A two-legged myosin V molecule 'walks' upon an actin filament. Image based on Professor Paul Selvin's research.

University of Illinois at Urbana-Champaign 2nd Annual Midwest Conference for Undergraduate Women in Physics
January 16 - January 18, 2009

Speaker: Paul Selvin

TITLE: "FIONA looks at individual molecular motors walk and run."

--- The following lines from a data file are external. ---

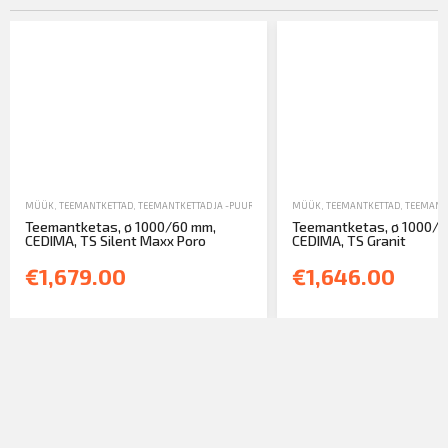
MÜÜK
,
TEEMANTKETTAD
,
TEEMANTKETTAD JA -PUURID
MÜÜK
,
TEEMANTKETTAD
,
TEEMANTK
Teemantketas, ø 1000/60 mm,
Teemantketas, ø 1000/6
CEDIMA, TS Silent Maxx Poro
CEDIMA, TS Granit
€1,679.00
€1,646.00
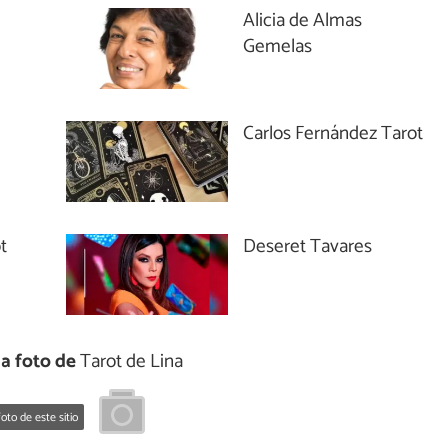
Alicia de Almas
Gemelas
Carlos Fernández Tarot
t
Deseret Tavares
a foto de
Tarot de Lina
oto de este sitio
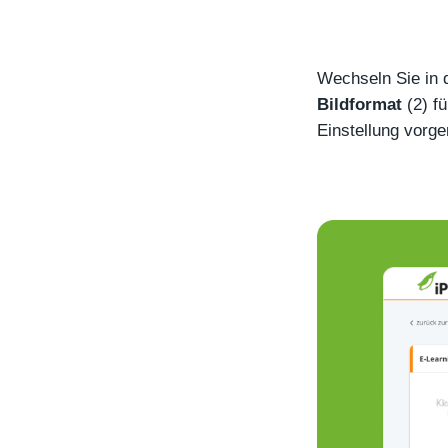
Wechseln Sie in 
Bildformat
(2) fü
Einstellung vorg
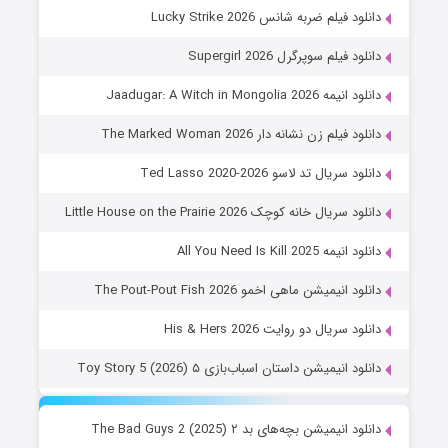
دانلود فیلم ضربه شانس Lucky Strike 2026
دانلود فیلم سوپرگرل Supergirl 2026
دانلود انیمه Jaadugar: A Witch in Mongolia 2026
دانلود فیلم زن نشانه دار The Marked Woman 2026
دانلود سریال تد لاسو Ted Lasso 2020-2026
دانلود سریال خانه کوچک Little House on the Prairie 2026
دانلود انیمه All You Need Is Kill 2025
دانلود انیمیشن ماهی اخمو The Pout-Pout Fish 2026
دانلود سریال دو روایت His & Hers 2026
دانلود انیمیشن داستان اسباب‌بازی ۵ Toy Story 5 (2026)
دانلود انیمیشن بچه‌های بد ۲ The Bad Guys 2 (2025)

ABSTRACT: Molecular Motors are tiny naturally occurring machines. Therejob is to carry all sorts of biomolecules--things like RNA, neuropeptides, chromosomes…-- throughout the cell. They do this be a “hand-over-hand” mechanism, i.e. they walk, over cellular highways (known as actin and microtubules). We have discovered that they walk by a technique called Fluorescence Imaging with One Nanometer Accuracy (FIONA), which amazingly, is able to monitor steps as short as 8 nm. In the cell, because there is plenty of food (known as ATP), to power them, they run, i.e. the move very rapidly.

BIOGRAPHY: Paul Selvin received his Ph.D. from UC-Berkeley in 1990 and is now a professor of physics and biophysics at the University of Illinois Urbana-Champaign. In between, he was a contributing writer for Science magazine and several other magazines, where he wrote stories on the latest scientific advances and controversies in the field. In his research career, he has been interested in making quantitative measurements of biological molecules. He started studying DNA, and then switched to cytoplasmic molecular motors. These are tiny motors, some of which carry chromosomes around the cell during replication, others are responsible for muscle contraction, and still others transport packets of neurotransmitters. Where do they get the energy for this? How do they move? More recently he has also focused on ion channels, membrane proteins which are responsible for how you think.